To set the stage again, our starting point is a system of $k$ equations:
$$ \begin{aligned} x &\equiv a_1 \mod n_1 \cr x &\equiv a_2 \mod n_2 \cr \vdots \cr x &\equiv a_k \mod n_k \end{aligned} $$
and our goal here, is to find some integer $x \in \mathbb{Z}$ satisfying each of these equations.
The CRT applies in the case where $n_1, n_2, \ldots, n_k$ are all coprime.
This means that:
$$ \gcd(n_i, n_j) = 1 $$
for any pair $i, j$.
Two Equations
Let’s first look at the case where we have just two equations:
$$ \begin{aligned} x &\equiv a_1 \mod n_1 \cr x &\equiv b_2 \mod n_2 \end{aligned} $$
At first this might seem tricky, but remember that we assumed that $n_1$ and $n_2$ are coprime. This means that $\gcd(n_1, n_2) = 1$. Let’s try using Bézout’s algorithm!
This gives us $m_1, m_2$ such that:
$$ m_1 n_1 + m_2 n_2 = 1 $$
Notice if that if we look at this equation modulo $n_1$, we get:
$$ m_2 n_2 \equiv 1 \mod n_1 $$
This is because modulo $n_1$, the extra multiple $m_1 n_1$ simply disappears
But multiplying anything by $1$ gives us back that same number, even modulo $n_1$.
This means that:
$$ a_1 m_2 n_2 \equiv a_1 \mod n_1 $$
But hey, that’s one of the things we wanted to be true!
We can apply a similar argument to show that:
$$ a_2 m_1 n_1 \equiv a_2 \mod n_2 $$
So, we have a solution for each part, but how can we combine them to get a solution for both parts at once?
We just add them together!
$$ a_1 m_2 n_2 + a_2 m_1 n_1 $$
This works, because modulo $n_1$, the right part disappears, and we get $a_1 m_2 n_2$, which is $a_1$, as we saw before.
Similarly, modulo $n_2$, the left part disappears, and we get $a_2 m_1 n_1$, which also works out to $a_2$, as we saw before.
This gives us a solution for the case of two equations.
Generalizing
Let’s say we have $k$ equations, instead of just $2$:
$$ \begin{aligned} x &\equiv a_1 \mod n_1 \cr x &\equiv a_2 \mod n_2 \cr \vdots \cr x &\equiv a_N \mod n_N \end{aligned} $$
What we’re going to be doing is solving the first two equations, and then using that to produce a new system of $N - 1$ equations.

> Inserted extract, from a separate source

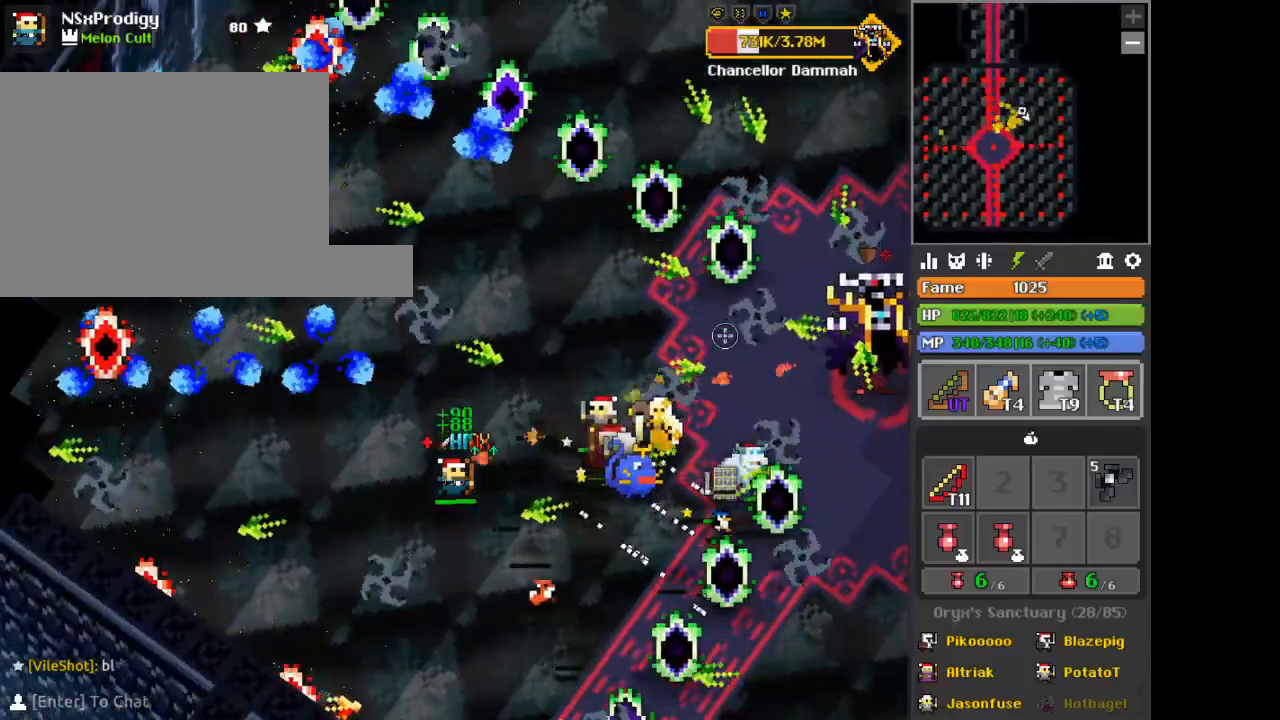
{"keys": ["space", "w"], "mouse": [], "events": [[42, "a", "down"], [42, "w", "down"], [125, "x", "down"], [209, "a", "up"], [209, "x", "up"], [459, "space", "down"]]}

Let $a_{1,2}$ be a solution to the first $2$ equations, i.e.
$$ \begin{aligned} a_{1,2} &\equiv a_1 \mod n_1 \cr a_{1,2} &\equiv a_2 \mod n_2 \cr \end{aligned} $$
What we can prove is:
$$ x \equiv a_{1,2} \mod n_1 n_2 $$
if and only if
$$ \begin{aligned} x &\equiv a_1 \mod n_1 \cr x &\equiv a_2 \mod n_2 \cr \end{aligned} $$
The first direction is simple. If $x \equiv a_{1, 2} \mod n_1 n_2$, then $x - a_{1, 2}$ is a multiple of $n_1 n_2$, i.e. it is $k n_1 n_2$ for some $k$. It’s then clear that $x - a_{1, 2}$ is also a multiple of $n_1$, as well as $n_2$.
This means that:
$$ \begin{aligned} x &\equiv a_{1, 2} \mod n_1 \cr x &\equiv a_{1, 2} \mod n_2 \cr \end{aligned} $$
But, remember that $a_{1, 2}$ is a solution to the first two equations, giving us:
$$ \begin{aligned} x &\equiv a_1 \mod n_1 \cr x &\equiv a_2 \mod n_2 \cr \end{aligned} $$
$\square$
For the other direction, we assume that:
$$ \begin{aligned} x &\equiv a_1 \mod n_1 \cr x &\equiv a_2 \mod n_2 \cr \end{aligned} $$
Using the fact that $a_{1, 2}$ is a solution, once more we get:
$$ \begin{aligned} x &\equiv a_{1, 2} \mod n_1 \cr x &\equiv a_{1, 2} \mod n_2 \cr \end{aligned} $$
This means that $(x - a_{1, 2})$ is a multiple of both $n_1$ and $n_2$,i.e.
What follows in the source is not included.